* _TASK DETAILS_: Rewrite the records from the line with "sub-region: Nomos Lakonias" through the end, replacing "latitude" with "lat" and changing nothing else. Omit the pictures.

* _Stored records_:
*-*-*

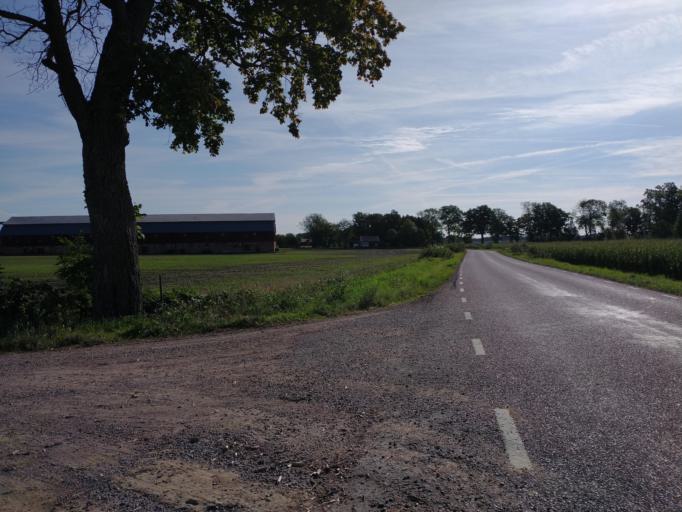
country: SE
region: Kalmar
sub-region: Kalmar Kommun
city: Lindsdal
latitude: 56.7863
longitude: 16.3200
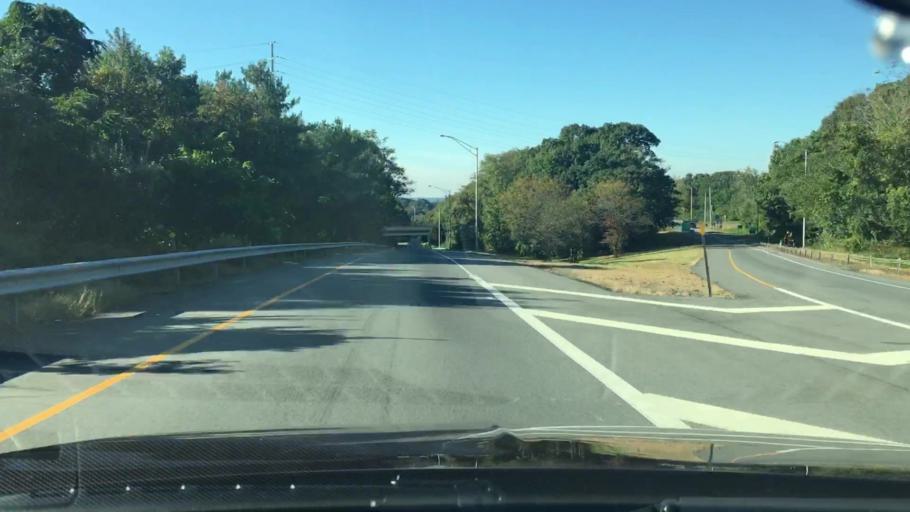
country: US
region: Connecticut
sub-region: Fairfield County
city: Trumbull
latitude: 41.2348
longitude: -73.1558
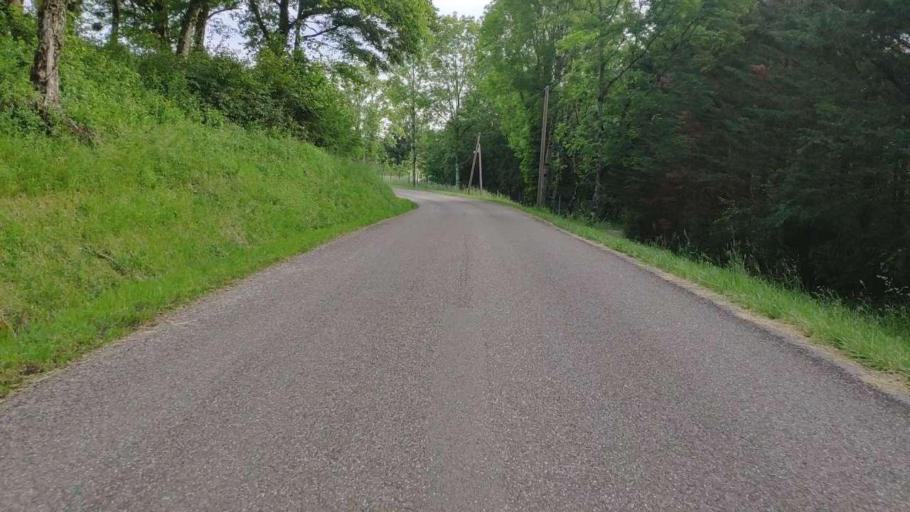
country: FR
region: Franche-Comte
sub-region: Departement du Jura
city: Perrigny
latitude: 46.7194
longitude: 5.5936
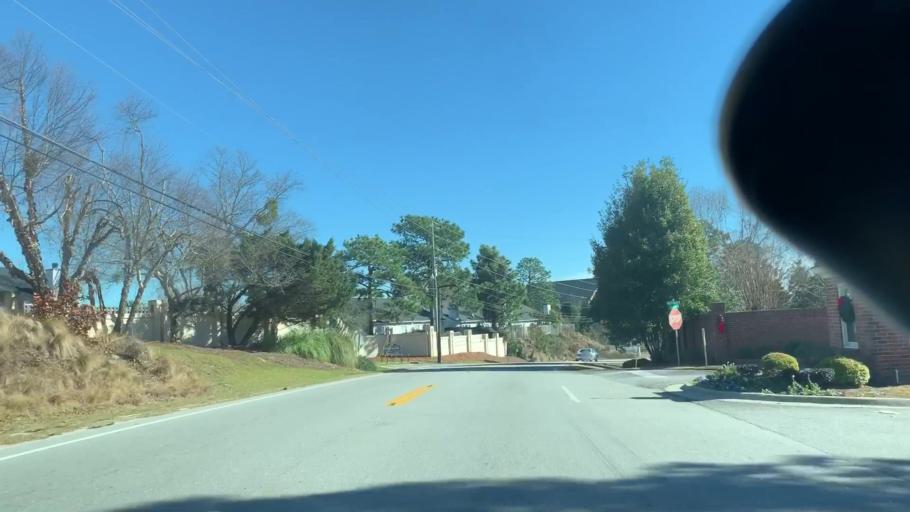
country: US
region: South Carolina
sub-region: Richland County
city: Woodfield
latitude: 34.1056
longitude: -80.8990
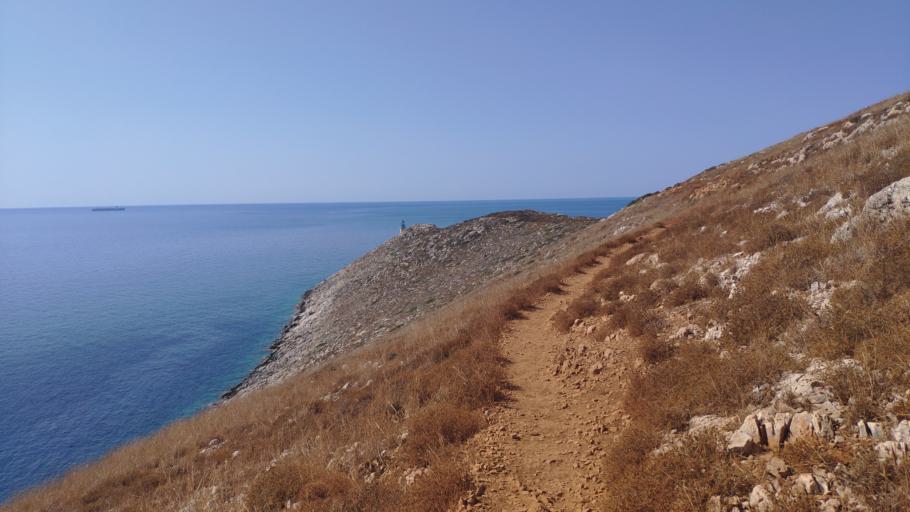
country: GR
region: Peloponnese
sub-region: Nomos Lakonias
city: Gytheio
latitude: 36.3911
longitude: 22.4835
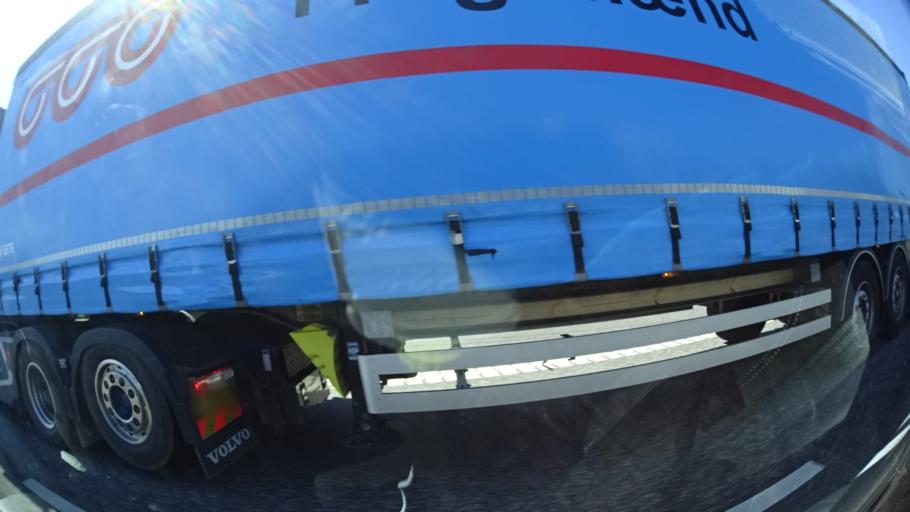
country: DK
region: Central Jutland
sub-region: Arhus Kommune
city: Sabro
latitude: 56.1901
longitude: 10.0704
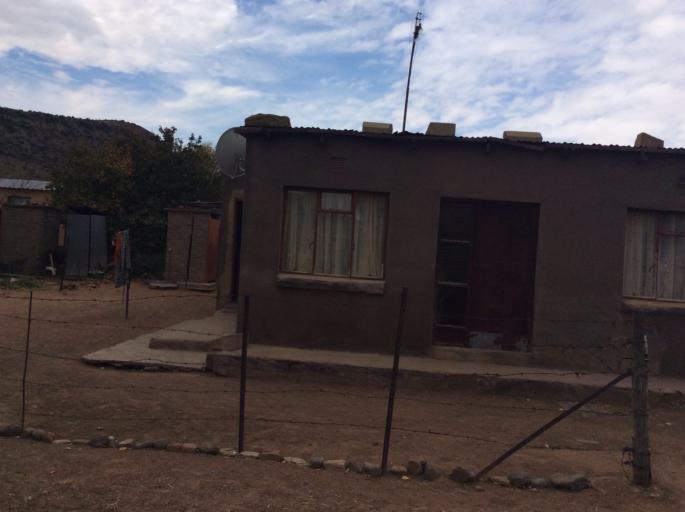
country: LS
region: Mafeteng
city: Mafeteng
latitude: -29.7196
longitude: 27.0311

*-*-*

* _REPLY_:
sub-region: Nomos Lakonias
city: Gytheio
lat: 36.3911
longitude: 22.4835
country: DK
region: Central Jutland
sub-region: Arhus Kommune
city: Sabro
lat: 56.1901
longitude: 10.0704
country: LS
region: Mafeteng
city: Mafeteng
lat: -29.7196
longitude: 27.0311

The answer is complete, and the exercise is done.